El desdén hacia los intelectuales liberales se ha convertido en un desdén hacia la clase educada en general. Así ha prendido un antielitismo y un resentimiento con efectos corrosivos. El presidente George W. Bush refleja el punto de vista político y el gusto cultural de la amplia mayoría de americanos que no viven en esas áreas costeras, carece de sofisticación y no emplea su tiempo con gentes sofisticadas. Como recuerda David Borooks, los Bush no vinieron a Washington a hacer nuevos amigos y no los han hecho. La consecuencia de este proceder es que los republicanos se han alienado a la población de las regiones más educadas, como Silicon Valley, Virginia, los suburbios de Nueva York, Filadelfia, Chicago o Raleigh-Durham, la Costa Oeste y el Noreste.

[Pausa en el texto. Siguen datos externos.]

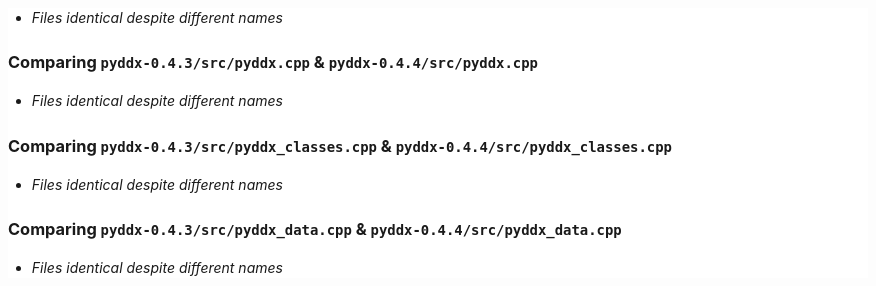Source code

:  * *Files identical despite different names*

### Comparing `pyddx-0.4.3/src/pyddx.cpp` & `pyddx-0.4.4/src/pyddx.cpp`

 * *Files identical despite different names*

### Comparing `pyddx-0.4.3/src/pyddx_classes.cpp` & `pyddx-0.4.4/src/pyddx_classes.cpp`

 * *Files identical despite different names*

### Comparing `pyddx-0.4.3/src/pyddx_data.cpp` & `pyddx-0.4.4/src/pyddx_data.cpp`

 * *Files identical despite different names*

Lo mismo ha pasado con los profesionales. Buena prueba es que las donaciones de los abogados al Partido Demócrata han sido cuatro veces mayores que al Partido Republicano. Así ha sucedido también con los médicos, los ejecutivos o los inversores bancarios. Y como subraya nuestro columnista, hace falta mucho talento para que los republicanos hayan perdido a la comunidad de las finanzas.

El proceso ha llevado a que los conservadores sean rara avis en la élite universitaria y en los medios de comunicación más influyentes en comparación con lo que sucedía hace 30 años.

En esta ocasión, los republicanos tenían tres candidatos que hubieran podido cambiar la tendencia y romper el cliché de la lucha de clases. Pero Rudy Giuliani y Mitt Romney ridiculizaron a la élite en la convención y John McCain eligió a Sarah Palin como candidata a la vicepresidencia.

A Palin se le reconocen valores y coraje pero ningún político americano apuesta por la particular guerra de clases que aquí venimos describiendo como ella, ninguno divide el mundo entre la gente normal y la elite costera. Todo indica que es un nuevo escalón en el cambio de personalidad del Partido Republicano compendiado en estas líneas. Por eso en las elecciones presidenciales de noviembre todos nos jugamos mucho más que un nuevo presidente. Veremos.